▶ [Lesetext]

□ □ □ □

Wie flexibel darf es sein?

„Vor allem jüngere Mitarbeiter und potenzielle Bewerber werden von Workation besonders angesprochen“, erklärt EY-Expertin Schindler. Nach einer Erhebung des Beratungskonzerns erwogen nach der Corona-Pandemie sogar mehr als die Hälfte der weltweit Befragten, ihren Arbeitsplatz zu kündigen, wenn ihnen nicht eine gewisse Flexibilität geboten wird. „Hierzu zählen besonders Arbeitsort und -zeit“, sagt Schindler. Bei den Millennials sei die Wahrscheinlichkeit doppelt so hoch wie bei den in den 1960er-Jahren geborenen Babyboomern. Im Wettbewerb um Fachkräfte und besondere Talente sollten daher flexible Arbeitszeit- und Arbeitsortsmodelle – unter anderem Workation – in Betracht gezogen werden, meint die EY-Expertin.
 
Während Bosch ein solches Ansinnen mit einer eigenen Abteilung positiv begleitet, sieht man das Thema bei Trumpf trotz der grundsätzlichen Bedeutung von Auslandsaufenthalten völlig anders. Für Mitarbeiter und Unternehmen seien die Risiken in der Abwägung zu groß. Trumpf ist damit konsequent und erlaubt kein Homeoffice im Ausland. „Die Unternehmen müssen sich im Klaren sein, dass sie auch in diesen Fällen eine Verantwortung haben und Mitarbeiter vor Risiken bewahren müssen“, stellt Trumpf-HR-Experte Klein klar. In den Bewerbungsgesprächen spiele Workation auch kaum eine Rolle, heißt es aus Ditzingen.

Die Aufenthaltsbestimmungen einzuhalten, sei grundsätzlich nicht zu unterschätzen, mahnen die Kenner der Materie unisono. Sie raten Mittelständlern dringend, kompetente Partner immer dann mit an Bord zu holen, wenn Beschäftigte für eine gewisse Zeit im Ausland tätig sind. Selbst Trumpf-Experte Klein überträgt bestimmte Formalitäten lieber an spezialisierte Dienstleister, die auch neue Bestimmungen im Blick haben. Solche Gefahren gelte es zu managen, betont ebenfalls EY-Expertin Schindler. In den Unternehmen müssten sich beispielsweise Personal- und Steuerabteilung eng abstimmen, wenn Mitarbeiter im Ausland eingesetzt werden.

□ □ □ □

▶ [Übungsaufgaben]
(1) Gib aus dem Text über Workation die Stelle wortgetreu wieder, die mit „Wie flexibel darf“ beginnt und bis einschließlich „meint die EY-Expertin.“ reicht.
(2) Beantworte anhand des Textes über Workation kurz:
(a) Wie viel höher ist bei den Millennials die Wahrscheinlichkeit als bei den Babyboomern?
(b) Was erlaubt Trumpf seinen Mitarbeitern nicht?
(c) Welche beiden Abteilungen müssen sich laut Schindler eng abstimmen, wenn Mitarbeiter im Ausland eingesetzt werden?
(3) Führe den Text über Workation im selben Stil fort, beginnend nach seinem letzten Satz.

[Gespeicherte Dateneinträge]

□ □ □ □

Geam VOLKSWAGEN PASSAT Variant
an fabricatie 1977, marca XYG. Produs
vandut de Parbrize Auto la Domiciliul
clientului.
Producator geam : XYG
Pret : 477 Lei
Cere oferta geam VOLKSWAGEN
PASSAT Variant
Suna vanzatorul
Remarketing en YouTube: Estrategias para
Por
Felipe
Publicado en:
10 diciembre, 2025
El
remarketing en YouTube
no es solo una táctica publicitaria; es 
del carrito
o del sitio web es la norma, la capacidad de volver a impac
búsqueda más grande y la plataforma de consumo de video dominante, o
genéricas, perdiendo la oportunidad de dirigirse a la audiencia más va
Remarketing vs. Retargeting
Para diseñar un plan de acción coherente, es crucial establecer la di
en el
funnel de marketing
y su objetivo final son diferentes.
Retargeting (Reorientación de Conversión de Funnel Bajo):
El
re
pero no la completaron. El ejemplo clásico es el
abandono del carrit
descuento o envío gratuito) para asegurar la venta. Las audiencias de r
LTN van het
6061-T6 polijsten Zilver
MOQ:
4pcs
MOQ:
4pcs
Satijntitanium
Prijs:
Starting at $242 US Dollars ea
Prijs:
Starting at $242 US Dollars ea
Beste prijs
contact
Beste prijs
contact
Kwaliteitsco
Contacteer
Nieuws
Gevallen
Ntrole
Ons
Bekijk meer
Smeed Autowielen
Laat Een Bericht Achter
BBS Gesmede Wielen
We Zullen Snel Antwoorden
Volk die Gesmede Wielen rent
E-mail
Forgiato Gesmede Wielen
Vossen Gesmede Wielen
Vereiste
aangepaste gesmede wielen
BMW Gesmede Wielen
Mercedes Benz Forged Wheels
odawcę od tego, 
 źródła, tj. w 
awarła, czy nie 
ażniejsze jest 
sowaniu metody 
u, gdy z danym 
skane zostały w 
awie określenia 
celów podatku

□ □ □ □

▶ [Lösungen je Aufgabe]
(1)
Wie flexibel darf es sein?

„Vor allem jüngere Mitarbeiter und potenzielle Bewerber werden von Workation besonders angesprochen“, erklärt EY-Expertin Schindler. Nach einer Erhebung des Beratungskonzerns erwogen nach der Corona-Pandemie sogar mehr als die Hälfte der weltweit Befragten, ihren Arbeitsplatz zu kündigen, wenn ihnen nicht eine gewisse Flexibilität geboten wird. „Hierzu zählen besonders Arbeitsort und -zeit“, sagt Schindler. Bei den Millennials sei die Wahrscheinlichkeit doppelt so hoch wie bei den in den 1960er-Jahren geborenen Babyboomern. Im Wettbewerb um Fachkräfte und besondere Talente sollten daher flexible Arbeitszeit- und Arbeitsortsmodelle – unter anderem Workation – in Betracht gezogen werden, meint die EY-Expertin.

(2)
(a) Sie ist doppelt so hoch.
(b) Homeoffice im Ausland.
(c) Die Personal- und die Steuerabteilung.

(3)
Klein bestätigt, dass sich die Personalexperten bei Trumpf in diesen Fällen immer wieder intensiv mit den Steuerkollegen austauschen. So dürfen die deutschen Mitarbeiter beispielsweise nicht länger als ein halbes Jahr im Ausland tätig sein. Und die ausländische Tochter oder ein anderer Arbeitgeber vor Ort darf nicht die Vergütung übernehmen. Dennoch ist im Einzelfall genau zu prüfen, ob im Gastland nicht Sozialabgaben fällig werden, denn dazu gibt es keine pauschale Regel, an der man sich orientieren kann.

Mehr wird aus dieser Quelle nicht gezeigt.